Team building was acutely important for students to make meaning of their learning while experiencing Belize. The course required students to work in teams, whereupon they were necessitated to apply their newfound knowledge in learning tasks, which either required students to teach the entire class or to conduct an actual evaluation of the conservation and sustainability of their lodging. These types of student learning teams have proven to be highly effectively. For example, in a study of student learning at Harvard, Richard Light (2001) found specifically that students, who work outside of class in small groups of four to six, even just once a week, benefit enormously. When meetings are organized around discussions of the curriculum, as a result those students are far more engaged, far better prepared, and learn significantly more (Kayes, Kayes, & Kolb, 2005).

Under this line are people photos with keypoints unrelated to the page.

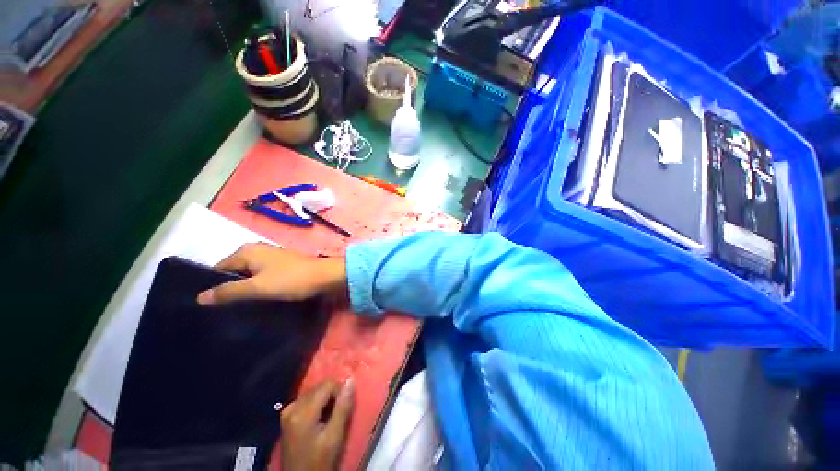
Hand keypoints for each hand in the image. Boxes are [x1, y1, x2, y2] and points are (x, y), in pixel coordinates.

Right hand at [196, 243, 346, 305]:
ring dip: (245, 289)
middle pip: (234, 271)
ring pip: (249, 275)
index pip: (219, 268)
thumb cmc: (292, 279)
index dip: (213, 286)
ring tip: (237, 309)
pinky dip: (258, 287)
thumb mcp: (258, 287)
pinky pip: (263, 277)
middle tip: (222, 311)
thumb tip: (199, 297)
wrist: (326, 276)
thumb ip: (229, 291)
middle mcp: (258, 250)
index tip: (208, 307)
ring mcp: (272, 258)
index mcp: (247, 251)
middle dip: (229, 289)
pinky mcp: (283, 266)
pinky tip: (257, 301)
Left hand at [281, 379, 354, 470]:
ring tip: (331, 416)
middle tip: (339, 412)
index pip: (327, 384)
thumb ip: (343, 407)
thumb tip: (350, 381)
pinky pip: (307, 399)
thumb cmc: (320, 461)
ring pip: (314, 391)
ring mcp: (287, 411)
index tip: (345, 405)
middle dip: (333, 394)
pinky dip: (317, 403)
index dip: (340, 390)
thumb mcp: (335, 436)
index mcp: (302, 412)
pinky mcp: (287, 416)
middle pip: (319, 387)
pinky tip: (321, 418)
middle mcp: (292, 407)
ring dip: (326, 399)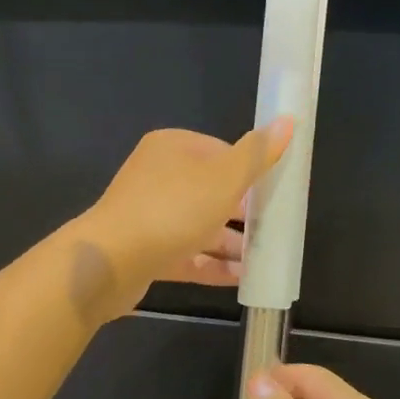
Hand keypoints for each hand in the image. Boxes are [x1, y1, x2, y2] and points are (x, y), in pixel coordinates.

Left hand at [73, 119, 292, 319]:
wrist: (110, 261)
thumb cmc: (172, 210)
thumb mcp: (224, 179)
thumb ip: (257, 154)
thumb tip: (289, 120)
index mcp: (172, 148)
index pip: (220, 152)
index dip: (249, 172)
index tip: (275, 194)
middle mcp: (157, 177)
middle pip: (210, 190)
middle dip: (243, 212)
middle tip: (274, 230)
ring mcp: (149, 215)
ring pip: (199, 225)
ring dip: (231, 242)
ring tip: (264, 259)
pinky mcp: (145, 250)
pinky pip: (186, 254)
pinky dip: (212, 264)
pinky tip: (241, 278)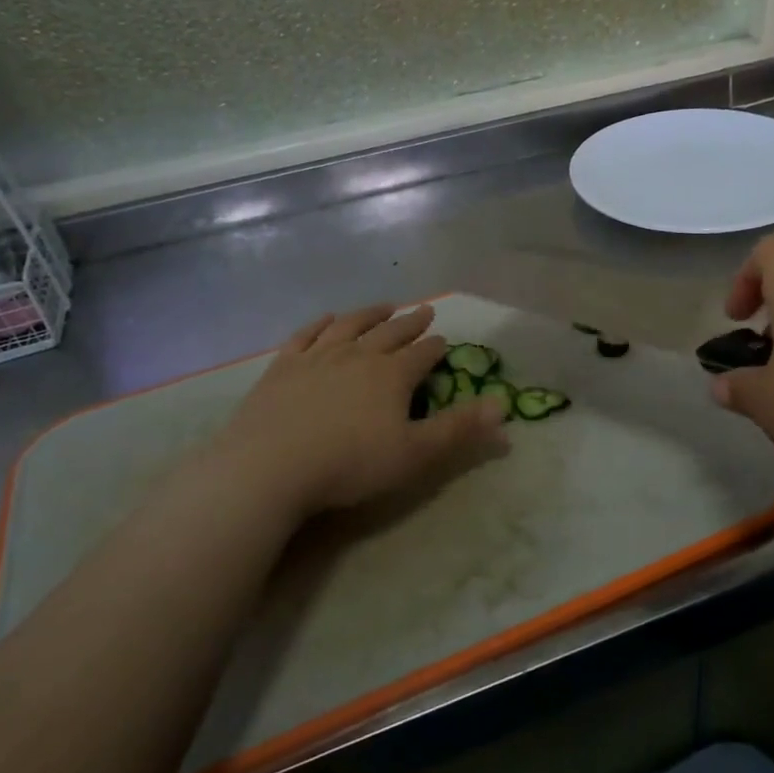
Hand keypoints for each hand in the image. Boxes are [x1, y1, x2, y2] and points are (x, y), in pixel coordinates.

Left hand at [205, 305, 505, 515]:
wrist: (270, 466)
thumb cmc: (350, 464)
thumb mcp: (415, 454)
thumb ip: (460, 429)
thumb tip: (503, 406)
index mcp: (392, 375)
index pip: (422, 354)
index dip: (436, 347)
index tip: (444, 340)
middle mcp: (358, 355)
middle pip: (391, 332)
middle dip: (411, 322)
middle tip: (425, 310)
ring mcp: (318, 356)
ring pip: (351, 325)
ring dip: (371, 313)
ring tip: (385, 306)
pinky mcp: (283, 366)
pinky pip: (306, 335)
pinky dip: (321, 323)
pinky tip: (328, 319)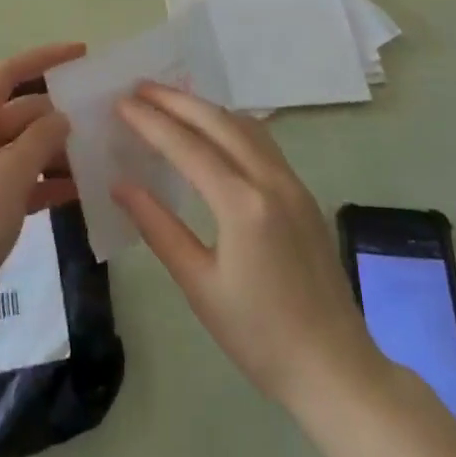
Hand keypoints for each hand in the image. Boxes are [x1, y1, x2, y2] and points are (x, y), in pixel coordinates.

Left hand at [0, 43, 85, 339]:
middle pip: (20, 113)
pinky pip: (20, 181)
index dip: (44, 58)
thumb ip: (40, 140)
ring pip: (23, 149)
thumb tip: (61, 116)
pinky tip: (79, 193)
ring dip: (56, 152)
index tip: (81, 54)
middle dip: (58, 116)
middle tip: (102, 120)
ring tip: (99, 157)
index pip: (8, 73)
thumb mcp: (8, 177)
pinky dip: (46, 183)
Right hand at [113, 83, 380, 408]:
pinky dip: (230, 125)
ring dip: (205, 108)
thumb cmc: (258, 336)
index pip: (187, 147)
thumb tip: (121, 185)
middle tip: (140, 88)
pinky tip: (213, 131)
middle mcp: (270, 180)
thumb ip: (158, 228)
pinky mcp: (302, 194)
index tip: (121, 102)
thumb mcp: (199, 285)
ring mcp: (292, 184)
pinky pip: (262, 142)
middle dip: (176, 100)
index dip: (151, 121)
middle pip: (218, 122)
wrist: (334, 368)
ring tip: (170, 101)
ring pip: (244, 126)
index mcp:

The Bridge to Belize course serves as a real-life model of a successful experiential learning course. Not only did it encompass the required elements needed to create a positive learning experience for students, but it further validates that educators need to rethink their lecture formatted courses where a textbook serves as the hallmark of the class. If the goal of a college education is to create well-rounded, open minded critical thinkers who are prepared to work with teams in the workplace, then more experiential learning courses should be constructed.